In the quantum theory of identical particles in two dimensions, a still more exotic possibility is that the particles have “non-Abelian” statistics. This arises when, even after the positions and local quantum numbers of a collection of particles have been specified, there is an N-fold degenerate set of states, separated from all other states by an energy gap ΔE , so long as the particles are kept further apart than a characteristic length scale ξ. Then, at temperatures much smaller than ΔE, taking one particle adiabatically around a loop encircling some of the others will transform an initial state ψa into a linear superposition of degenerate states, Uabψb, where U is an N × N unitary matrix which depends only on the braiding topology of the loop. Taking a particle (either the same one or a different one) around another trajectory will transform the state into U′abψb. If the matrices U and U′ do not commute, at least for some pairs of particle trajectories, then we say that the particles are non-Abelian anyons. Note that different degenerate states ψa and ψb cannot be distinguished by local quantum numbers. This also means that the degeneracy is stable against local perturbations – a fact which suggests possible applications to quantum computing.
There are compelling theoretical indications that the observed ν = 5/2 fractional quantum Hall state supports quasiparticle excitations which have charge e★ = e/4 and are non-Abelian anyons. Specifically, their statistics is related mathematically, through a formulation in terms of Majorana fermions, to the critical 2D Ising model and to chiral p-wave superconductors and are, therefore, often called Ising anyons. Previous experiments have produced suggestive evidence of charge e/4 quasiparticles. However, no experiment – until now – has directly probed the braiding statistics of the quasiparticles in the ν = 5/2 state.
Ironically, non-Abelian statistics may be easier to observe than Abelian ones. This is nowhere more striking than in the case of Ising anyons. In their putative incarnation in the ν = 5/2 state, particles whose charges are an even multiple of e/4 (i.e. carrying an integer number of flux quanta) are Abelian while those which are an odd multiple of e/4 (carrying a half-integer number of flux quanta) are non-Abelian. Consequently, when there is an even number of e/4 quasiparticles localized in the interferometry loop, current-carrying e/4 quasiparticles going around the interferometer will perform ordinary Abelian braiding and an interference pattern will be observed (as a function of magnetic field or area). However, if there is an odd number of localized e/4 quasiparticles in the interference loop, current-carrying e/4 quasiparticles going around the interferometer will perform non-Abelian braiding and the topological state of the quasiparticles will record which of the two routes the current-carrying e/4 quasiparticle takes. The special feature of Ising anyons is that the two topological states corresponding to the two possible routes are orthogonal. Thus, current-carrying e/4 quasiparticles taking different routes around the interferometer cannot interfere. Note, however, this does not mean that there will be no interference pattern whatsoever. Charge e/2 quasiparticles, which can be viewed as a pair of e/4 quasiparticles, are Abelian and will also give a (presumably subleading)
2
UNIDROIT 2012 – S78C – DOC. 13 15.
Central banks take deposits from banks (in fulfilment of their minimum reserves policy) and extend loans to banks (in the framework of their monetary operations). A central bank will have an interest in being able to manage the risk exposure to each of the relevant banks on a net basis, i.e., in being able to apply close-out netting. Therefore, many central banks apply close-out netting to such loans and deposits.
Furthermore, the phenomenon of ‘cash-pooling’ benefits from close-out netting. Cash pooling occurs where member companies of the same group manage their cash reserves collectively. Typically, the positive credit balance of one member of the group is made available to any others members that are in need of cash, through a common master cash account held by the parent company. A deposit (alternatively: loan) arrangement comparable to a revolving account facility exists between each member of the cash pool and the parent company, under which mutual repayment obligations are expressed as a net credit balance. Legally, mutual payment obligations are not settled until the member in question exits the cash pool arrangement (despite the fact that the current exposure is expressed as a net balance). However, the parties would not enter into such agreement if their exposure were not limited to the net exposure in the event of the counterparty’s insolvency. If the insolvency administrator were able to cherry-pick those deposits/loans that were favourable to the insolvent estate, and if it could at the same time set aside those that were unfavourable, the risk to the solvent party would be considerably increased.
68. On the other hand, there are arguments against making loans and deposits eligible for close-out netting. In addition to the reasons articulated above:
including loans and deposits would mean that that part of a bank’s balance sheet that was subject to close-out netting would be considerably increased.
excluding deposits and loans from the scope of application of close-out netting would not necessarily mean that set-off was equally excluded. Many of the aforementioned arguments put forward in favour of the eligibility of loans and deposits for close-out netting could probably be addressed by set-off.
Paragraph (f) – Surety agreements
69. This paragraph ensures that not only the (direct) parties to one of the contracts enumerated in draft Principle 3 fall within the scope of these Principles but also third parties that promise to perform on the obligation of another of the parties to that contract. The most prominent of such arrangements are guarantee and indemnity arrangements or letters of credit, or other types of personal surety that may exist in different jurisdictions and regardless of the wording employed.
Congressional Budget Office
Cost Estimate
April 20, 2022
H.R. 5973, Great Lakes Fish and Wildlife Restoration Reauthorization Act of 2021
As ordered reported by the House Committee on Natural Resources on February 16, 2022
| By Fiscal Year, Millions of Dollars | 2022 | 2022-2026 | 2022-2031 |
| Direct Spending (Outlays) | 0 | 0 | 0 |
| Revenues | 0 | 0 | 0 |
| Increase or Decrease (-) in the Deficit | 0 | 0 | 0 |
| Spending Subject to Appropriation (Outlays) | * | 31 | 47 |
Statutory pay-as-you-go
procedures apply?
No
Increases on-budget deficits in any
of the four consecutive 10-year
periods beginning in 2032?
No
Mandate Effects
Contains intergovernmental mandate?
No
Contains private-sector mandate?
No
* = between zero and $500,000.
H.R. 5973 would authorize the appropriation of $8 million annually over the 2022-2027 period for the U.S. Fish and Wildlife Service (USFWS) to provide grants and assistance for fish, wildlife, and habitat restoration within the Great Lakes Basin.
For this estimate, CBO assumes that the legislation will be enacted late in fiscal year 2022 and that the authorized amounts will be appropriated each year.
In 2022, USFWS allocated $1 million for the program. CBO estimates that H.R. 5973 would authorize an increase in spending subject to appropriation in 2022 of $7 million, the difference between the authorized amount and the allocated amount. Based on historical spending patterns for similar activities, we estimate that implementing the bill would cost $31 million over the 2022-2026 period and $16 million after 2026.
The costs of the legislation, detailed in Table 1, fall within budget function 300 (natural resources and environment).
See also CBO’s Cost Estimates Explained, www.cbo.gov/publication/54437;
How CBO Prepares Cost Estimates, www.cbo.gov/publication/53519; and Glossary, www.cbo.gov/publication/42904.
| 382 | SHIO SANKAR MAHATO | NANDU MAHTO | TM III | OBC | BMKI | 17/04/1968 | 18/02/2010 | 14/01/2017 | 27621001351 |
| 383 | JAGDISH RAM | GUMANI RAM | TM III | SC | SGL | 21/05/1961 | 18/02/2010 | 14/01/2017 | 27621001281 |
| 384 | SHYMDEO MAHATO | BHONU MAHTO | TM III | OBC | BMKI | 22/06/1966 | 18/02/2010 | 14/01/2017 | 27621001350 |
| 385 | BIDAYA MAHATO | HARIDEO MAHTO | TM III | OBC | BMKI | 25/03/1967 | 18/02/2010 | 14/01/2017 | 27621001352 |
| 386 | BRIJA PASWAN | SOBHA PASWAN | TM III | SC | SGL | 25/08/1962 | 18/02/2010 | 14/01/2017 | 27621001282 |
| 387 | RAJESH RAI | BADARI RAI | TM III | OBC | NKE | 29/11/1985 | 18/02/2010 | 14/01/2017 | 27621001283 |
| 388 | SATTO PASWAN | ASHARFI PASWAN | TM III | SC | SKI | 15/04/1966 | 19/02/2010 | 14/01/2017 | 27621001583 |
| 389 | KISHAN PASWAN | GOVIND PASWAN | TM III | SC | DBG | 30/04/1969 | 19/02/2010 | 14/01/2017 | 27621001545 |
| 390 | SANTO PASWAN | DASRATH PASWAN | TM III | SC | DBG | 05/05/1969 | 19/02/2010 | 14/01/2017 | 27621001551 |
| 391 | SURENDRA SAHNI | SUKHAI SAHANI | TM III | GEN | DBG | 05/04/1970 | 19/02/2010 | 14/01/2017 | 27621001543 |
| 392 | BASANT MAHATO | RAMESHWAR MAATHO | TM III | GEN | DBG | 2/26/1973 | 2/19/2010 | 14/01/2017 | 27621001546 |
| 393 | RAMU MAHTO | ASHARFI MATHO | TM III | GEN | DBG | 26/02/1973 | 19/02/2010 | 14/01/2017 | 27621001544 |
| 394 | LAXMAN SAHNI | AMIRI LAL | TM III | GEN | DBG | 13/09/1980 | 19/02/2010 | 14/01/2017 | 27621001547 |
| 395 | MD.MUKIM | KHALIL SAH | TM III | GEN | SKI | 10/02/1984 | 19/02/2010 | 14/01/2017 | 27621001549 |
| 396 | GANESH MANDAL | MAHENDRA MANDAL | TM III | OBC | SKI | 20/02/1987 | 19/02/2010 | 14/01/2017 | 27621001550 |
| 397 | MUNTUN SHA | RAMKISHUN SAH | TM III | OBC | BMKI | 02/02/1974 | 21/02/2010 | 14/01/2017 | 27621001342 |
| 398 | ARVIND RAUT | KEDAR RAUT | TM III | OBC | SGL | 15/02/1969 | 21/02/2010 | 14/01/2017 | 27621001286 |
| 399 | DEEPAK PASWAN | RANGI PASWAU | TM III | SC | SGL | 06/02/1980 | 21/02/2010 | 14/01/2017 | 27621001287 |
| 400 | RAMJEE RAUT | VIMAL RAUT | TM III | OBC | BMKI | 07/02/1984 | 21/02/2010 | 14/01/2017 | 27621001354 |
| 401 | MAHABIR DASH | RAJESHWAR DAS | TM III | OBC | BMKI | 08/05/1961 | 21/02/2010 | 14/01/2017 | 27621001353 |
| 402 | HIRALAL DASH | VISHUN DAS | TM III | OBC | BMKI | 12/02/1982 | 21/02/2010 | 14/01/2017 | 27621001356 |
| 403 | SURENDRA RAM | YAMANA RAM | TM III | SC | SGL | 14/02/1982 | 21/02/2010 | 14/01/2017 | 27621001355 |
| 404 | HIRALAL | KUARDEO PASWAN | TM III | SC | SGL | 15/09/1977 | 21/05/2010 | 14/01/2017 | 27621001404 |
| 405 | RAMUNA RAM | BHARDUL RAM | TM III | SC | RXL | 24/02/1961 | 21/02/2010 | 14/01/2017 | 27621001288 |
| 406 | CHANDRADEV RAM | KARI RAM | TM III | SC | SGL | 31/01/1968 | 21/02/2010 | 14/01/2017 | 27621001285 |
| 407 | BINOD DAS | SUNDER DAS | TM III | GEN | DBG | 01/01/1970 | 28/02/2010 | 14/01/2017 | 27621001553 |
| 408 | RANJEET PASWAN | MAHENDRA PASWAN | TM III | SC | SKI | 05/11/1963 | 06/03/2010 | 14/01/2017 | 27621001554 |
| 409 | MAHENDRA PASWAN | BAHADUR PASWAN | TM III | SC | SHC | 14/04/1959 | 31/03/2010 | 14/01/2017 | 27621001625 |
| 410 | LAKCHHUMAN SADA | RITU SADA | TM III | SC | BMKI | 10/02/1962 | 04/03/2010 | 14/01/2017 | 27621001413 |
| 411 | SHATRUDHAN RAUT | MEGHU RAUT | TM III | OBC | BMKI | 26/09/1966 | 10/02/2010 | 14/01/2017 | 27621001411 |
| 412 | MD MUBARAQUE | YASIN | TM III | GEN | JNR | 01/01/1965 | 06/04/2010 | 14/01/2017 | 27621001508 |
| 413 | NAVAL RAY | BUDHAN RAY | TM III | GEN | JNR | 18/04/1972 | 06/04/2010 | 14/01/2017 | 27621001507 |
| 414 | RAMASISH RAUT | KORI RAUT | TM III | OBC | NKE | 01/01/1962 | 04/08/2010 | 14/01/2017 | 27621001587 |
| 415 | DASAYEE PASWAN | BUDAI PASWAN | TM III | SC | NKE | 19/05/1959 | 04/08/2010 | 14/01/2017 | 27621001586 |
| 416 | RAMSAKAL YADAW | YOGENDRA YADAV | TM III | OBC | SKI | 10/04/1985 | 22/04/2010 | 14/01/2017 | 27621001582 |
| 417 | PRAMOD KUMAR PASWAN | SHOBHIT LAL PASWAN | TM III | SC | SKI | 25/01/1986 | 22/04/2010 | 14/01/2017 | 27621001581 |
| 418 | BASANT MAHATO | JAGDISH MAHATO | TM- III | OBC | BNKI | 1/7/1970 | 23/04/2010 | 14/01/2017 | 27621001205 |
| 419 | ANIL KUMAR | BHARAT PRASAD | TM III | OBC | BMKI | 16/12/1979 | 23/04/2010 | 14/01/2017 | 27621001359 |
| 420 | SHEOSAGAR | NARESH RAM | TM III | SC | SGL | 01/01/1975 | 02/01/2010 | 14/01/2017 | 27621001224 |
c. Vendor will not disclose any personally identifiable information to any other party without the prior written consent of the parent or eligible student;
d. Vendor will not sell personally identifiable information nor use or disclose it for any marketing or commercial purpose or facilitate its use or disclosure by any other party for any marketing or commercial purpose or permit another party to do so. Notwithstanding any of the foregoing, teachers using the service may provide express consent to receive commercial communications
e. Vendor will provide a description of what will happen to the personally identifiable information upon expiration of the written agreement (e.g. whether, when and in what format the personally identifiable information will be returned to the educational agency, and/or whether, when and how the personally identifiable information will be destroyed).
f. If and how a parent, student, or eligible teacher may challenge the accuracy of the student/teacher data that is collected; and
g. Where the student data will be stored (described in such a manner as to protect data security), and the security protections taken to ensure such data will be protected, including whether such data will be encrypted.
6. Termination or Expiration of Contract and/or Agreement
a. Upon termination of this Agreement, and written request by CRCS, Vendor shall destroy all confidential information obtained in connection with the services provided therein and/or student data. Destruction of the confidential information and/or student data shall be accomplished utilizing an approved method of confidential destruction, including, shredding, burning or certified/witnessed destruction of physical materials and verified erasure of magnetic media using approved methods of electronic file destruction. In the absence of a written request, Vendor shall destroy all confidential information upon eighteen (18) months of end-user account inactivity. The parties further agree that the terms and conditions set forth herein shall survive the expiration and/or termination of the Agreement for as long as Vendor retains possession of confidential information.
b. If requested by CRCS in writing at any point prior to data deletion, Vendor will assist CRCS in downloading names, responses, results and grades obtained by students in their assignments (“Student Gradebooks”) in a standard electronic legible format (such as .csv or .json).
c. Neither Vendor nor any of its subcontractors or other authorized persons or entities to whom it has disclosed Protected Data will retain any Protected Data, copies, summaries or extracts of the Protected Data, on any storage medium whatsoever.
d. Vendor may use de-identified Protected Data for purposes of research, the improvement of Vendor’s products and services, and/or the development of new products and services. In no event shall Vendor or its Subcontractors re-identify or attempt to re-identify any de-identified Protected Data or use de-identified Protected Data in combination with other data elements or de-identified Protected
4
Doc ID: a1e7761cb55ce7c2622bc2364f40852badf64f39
━━━━━━━━
*Activity:*
In the material, count each line that holds the string "DASH", and report only how many there are.

*Answer box:*
2